Органы госбезопасности не могли проигнорировать яркую индивидуальность в виде Наташки. Когда она вернулась из Берлина (Западного) обратно к маме насовсем, Наташку подвергли внимательной диспансеризации. По случаю любого праздника её вызывали на ул. Ленина1 - и спрашивали: а не Вы ли это, Наталия Васильевна, на заборе слово из трёх букв про русский член нарисовали? Наташка писала объяснительную, с неё ещё раз снимали отпечатки пальцев и отпускали.

Подозрительным в ней казалось всё: и то, что, играючи, окончила в Берлине (Западном) Академию художеств, что там же, с такой же лёгкостью, родила мальчика. Подозрительно было, что ушла от мужа, гордая, и приехала обратно от сверкающих витрин и сытого благополучия в нищету и грязь, под колпак НКВД2.

Когда она свободной своей, несоветской, походкой шла по ул.
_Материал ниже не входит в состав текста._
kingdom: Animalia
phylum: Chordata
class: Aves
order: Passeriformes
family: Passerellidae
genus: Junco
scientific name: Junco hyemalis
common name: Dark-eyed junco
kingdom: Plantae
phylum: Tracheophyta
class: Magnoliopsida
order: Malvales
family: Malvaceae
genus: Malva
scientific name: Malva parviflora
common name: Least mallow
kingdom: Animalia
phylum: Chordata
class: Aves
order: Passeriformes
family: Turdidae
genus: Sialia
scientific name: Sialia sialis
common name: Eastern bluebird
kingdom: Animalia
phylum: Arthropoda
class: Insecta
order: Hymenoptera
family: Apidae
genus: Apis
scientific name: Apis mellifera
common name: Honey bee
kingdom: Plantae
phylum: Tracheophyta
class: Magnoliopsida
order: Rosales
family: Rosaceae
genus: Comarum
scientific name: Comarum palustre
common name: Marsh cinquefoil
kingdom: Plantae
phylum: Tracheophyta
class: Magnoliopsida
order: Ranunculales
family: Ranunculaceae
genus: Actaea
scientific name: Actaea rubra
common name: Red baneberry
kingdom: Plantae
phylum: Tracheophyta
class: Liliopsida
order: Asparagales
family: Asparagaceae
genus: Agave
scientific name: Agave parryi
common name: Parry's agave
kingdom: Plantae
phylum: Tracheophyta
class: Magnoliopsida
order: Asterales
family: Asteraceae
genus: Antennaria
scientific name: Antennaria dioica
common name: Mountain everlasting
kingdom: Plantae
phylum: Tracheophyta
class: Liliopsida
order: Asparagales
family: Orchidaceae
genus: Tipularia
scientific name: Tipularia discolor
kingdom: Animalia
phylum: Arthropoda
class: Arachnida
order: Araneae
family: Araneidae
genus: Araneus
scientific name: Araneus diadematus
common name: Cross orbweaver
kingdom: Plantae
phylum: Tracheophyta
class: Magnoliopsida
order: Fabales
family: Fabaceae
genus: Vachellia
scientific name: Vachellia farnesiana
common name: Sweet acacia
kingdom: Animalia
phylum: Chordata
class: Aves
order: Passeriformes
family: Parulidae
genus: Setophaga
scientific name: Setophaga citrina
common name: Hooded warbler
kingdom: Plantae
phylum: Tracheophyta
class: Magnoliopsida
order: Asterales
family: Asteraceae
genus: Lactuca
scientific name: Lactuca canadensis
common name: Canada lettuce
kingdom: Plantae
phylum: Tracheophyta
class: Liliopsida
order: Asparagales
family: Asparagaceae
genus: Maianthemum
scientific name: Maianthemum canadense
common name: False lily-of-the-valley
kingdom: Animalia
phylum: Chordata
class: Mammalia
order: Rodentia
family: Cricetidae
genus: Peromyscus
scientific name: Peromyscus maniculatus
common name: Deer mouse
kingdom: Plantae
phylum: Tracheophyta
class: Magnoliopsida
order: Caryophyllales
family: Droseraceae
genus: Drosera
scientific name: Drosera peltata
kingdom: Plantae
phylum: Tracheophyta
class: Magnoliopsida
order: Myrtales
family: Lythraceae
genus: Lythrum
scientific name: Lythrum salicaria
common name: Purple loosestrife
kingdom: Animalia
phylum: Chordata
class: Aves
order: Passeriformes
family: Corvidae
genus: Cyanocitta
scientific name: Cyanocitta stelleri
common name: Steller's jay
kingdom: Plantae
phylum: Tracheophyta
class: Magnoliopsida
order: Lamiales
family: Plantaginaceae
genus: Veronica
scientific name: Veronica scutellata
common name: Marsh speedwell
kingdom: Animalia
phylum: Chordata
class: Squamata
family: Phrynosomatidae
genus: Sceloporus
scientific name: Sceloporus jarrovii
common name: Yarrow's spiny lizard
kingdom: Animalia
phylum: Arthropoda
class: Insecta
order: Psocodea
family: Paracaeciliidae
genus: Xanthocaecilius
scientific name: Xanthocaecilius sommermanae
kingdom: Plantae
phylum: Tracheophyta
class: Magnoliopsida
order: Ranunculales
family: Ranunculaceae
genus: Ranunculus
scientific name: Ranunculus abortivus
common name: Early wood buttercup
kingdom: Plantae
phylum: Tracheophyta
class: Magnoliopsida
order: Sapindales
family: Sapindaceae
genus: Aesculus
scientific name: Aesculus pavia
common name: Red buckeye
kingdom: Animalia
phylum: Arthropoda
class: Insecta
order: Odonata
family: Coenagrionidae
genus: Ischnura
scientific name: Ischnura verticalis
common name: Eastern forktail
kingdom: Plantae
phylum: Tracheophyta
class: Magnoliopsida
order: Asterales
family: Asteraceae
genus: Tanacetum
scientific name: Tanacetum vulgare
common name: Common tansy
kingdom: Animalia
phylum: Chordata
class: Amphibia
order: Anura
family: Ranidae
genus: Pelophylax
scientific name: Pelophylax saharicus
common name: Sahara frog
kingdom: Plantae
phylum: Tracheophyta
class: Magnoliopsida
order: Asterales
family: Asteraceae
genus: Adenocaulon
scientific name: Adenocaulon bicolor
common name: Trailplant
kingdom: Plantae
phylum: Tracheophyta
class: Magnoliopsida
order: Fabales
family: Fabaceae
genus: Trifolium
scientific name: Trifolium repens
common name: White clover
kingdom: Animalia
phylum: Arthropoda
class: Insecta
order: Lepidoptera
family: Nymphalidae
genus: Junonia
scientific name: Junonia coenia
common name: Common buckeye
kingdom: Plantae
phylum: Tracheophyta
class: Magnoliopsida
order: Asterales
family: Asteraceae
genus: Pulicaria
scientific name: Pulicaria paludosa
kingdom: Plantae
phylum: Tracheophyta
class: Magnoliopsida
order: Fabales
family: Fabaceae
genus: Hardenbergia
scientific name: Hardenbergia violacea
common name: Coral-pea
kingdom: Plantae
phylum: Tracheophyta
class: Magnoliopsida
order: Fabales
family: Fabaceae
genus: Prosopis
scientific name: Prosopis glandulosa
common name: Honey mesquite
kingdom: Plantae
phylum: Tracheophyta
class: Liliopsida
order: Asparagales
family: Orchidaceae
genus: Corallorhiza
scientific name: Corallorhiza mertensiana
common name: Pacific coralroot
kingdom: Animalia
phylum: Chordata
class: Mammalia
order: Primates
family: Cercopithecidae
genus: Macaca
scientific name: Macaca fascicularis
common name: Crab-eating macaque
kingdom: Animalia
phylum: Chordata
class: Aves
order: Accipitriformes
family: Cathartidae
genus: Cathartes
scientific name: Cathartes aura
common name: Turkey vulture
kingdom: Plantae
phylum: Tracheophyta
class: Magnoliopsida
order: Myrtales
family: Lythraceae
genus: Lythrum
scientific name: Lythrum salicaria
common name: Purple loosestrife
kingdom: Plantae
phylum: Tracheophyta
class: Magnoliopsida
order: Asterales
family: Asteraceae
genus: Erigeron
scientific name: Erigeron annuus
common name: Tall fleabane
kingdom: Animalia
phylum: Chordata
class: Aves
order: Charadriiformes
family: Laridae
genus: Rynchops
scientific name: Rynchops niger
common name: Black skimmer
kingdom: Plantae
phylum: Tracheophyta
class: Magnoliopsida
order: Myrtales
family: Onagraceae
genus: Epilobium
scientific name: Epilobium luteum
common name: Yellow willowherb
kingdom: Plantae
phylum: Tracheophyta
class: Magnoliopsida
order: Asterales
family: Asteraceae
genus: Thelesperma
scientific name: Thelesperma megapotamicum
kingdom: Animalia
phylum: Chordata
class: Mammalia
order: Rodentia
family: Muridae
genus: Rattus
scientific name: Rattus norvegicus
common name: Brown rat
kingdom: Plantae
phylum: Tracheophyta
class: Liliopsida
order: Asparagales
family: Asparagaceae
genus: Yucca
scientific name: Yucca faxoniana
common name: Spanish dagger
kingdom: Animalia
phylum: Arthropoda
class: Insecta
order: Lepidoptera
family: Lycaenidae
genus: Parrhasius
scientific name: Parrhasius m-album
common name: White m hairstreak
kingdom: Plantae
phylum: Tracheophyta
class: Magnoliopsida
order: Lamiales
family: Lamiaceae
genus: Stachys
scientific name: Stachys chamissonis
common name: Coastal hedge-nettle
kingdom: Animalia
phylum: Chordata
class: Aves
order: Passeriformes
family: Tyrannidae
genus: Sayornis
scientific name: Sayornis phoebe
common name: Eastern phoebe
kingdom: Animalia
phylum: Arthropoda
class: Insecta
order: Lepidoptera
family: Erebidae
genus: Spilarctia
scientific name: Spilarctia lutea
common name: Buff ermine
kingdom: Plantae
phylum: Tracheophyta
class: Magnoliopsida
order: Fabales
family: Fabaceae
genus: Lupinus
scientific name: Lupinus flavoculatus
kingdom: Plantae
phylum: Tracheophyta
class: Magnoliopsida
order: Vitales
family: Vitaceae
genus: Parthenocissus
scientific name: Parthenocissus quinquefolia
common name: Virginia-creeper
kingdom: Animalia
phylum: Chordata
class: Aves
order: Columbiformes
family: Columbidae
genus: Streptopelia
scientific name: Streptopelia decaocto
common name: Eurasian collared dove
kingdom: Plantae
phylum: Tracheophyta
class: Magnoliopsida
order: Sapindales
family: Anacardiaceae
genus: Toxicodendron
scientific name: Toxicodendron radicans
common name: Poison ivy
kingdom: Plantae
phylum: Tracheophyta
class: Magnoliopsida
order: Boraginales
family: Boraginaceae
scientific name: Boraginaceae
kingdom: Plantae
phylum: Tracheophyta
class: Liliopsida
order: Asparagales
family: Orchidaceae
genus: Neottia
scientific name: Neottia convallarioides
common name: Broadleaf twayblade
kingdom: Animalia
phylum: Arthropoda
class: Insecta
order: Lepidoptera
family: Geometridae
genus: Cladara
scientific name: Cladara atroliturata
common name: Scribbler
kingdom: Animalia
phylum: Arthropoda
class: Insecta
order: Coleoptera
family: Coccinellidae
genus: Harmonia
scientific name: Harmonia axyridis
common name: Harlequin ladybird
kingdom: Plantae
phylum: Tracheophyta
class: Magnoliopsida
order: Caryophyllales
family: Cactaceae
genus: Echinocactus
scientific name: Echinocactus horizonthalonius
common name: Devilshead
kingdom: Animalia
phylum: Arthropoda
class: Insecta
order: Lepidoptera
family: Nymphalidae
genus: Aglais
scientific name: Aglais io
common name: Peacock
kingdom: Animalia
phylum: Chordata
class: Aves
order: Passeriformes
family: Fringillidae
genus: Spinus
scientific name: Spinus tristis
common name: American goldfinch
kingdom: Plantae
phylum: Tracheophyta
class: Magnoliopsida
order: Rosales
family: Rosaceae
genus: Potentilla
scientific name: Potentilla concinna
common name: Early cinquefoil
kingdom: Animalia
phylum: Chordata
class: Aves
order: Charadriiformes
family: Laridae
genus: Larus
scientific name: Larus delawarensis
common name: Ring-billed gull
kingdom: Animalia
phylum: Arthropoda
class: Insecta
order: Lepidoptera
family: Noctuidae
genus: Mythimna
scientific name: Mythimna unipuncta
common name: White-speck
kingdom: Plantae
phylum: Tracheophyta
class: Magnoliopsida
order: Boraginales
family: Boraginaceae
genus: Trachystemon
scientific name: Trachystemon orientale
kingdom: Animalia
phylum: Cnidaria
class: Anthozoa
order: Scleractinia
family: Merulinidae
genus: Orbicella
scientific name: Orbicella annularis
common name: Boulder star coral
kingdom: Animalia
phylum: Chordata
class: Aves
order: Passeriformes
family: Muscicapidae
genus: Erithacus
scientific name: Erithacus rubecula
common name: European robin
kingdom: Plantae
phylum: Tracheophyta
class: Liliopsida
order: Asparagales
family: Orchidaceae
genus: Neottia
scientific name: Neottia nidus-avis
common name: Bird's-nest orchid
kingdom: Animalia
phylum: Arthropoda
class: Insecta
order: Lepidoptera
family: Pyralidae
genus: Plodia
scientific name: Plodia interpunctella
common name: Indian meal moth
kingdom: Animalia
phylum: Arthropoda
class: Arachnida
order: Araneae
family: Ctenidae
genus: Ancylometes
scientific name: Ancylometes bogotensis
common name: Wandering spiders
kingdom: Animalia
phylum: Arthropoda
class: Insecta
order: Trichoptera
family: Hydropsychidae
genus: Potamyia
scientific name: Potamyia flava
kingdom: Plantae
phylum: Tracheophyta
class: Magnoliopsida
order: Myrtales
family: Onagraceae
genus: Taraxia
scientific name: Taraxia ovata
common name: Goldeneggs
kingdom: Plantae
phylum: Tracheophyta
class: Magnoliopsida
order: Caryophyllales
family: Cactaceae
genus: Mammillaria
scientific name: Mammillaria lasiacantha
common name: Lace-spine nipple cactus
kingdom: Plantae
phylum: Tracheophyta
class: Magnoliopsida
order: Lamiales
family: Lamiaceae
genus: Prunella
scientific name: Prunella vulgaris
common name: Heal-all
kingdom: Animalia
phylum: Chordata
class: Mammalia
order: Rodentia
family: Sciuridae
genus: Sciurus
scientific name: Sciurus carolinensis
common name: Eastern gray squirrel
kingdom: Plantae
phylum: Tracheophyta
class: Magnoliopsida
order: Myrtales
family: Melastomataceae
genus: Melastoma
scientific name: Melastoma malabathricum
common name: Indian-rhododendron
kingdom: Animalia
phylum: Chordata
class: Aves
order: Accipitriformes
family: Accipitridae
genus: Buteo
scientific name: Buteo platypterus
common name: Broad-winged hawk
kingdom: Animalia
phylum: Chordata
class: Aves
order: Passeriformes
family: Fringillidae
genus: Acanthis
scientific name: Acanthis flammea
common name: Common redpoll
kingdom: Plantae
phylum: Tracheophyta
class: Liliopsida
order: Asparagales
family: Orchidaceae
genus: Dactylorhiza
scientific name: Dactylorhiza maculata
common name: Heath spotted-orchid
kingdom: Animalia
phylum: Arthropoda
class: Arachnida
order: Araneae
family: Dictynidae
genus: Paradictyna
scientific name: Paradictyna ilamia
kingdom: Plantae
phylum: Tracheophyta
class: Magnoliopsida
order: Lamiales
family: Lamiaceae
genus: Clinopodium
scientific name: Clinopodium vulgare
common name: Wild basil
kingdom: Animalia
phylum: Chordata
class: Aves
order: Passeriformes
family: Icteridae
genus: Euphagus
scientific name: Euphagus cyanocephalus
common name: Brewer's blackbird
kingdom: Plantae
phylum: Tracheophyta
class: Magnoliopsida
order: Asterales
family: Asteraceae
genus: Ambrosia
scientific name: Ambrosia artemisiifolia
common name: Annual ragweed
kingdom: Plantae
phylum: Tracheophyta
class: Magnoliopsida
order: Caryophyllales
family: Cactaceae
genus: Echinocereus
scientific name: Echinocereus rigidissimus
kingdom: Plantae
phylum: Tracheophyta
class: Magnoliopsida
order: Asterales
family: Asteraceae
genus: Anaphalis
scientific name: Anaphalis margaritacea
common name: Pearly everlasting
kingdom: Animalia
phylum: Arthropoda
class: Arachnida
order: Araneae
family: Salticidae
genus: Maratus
Карла Либкнехта, в кустах карагача неловко пробирался за ней бдительный филёр: а не выронит ли прокламацию где-нибудь в людном месте эта перерожденка?..

Так несколько лет прошли у Наташки. Потом, из-за подозрительных бёдер, у неё возникли любовные хлопоты с Адамовым Колей. Потом - с Машковичем. Уж так устроены эти женщины со своими бёдрами. Но... мужчины приходят и уходят, после них остаются дети. Наташка родила во второй раз, и в ней перемкнулись какие-то биологические контакты. Она располнела ровно в два раза. Увеличение фигуры произошло настолько стремительно, что первое время Наташка "не вписывалась" в дверь, задевала столы и стулья. Когда привыкла - пришла ко мне в гости. Потому что уехали Коля и Машкович, а я оставался, хотя и грустным, но живым напоминанием о приятной и весёлой когда-то компании.

Я не знал, что, кроме перемен чисто внешних, в Наташке произошли изменения нового, непонятного мне свойства. Она стала ведьмой, но я этого сразу не заметил.

Это, вообще, нормально, когда женщина, по прошествии определённого времени, становится ведьмой. Но для этого, как минимум, нужно, чтобы она стала вам близка, хоть каким-нибудь, боком. Никогда ко мне не приближался ни Наташкин бок, ни вся конструкция, в целом. Да и ведьмой она стала не ко мне, а ко всему миру.

Внешне это выглядело совершенно безобидно. Обыкновенные сеансы экстрасенсорики. Хотел, к примеру, сосед по даче, у меня кусок земли оттяпать - Наташка руки ко мне на плечи положила, возвела к небу жуткие свои глазищи - и, на другой день, сосед сам на вскопанной земле справедливую межу протоптал.

Вздумал Сашка Чернухин от курения отвыкнуть - Наташка со смешком попросила его представить жаркую, вонючую комнату, переполненную окурками пепельницу, грязные стаканы. Сашка сбежал. Потому что я, под руку шепчущей нашей ведьме, сказал ещё про потных женщин. - Насчёт женщин - сказал Сашка - мы не договаривались.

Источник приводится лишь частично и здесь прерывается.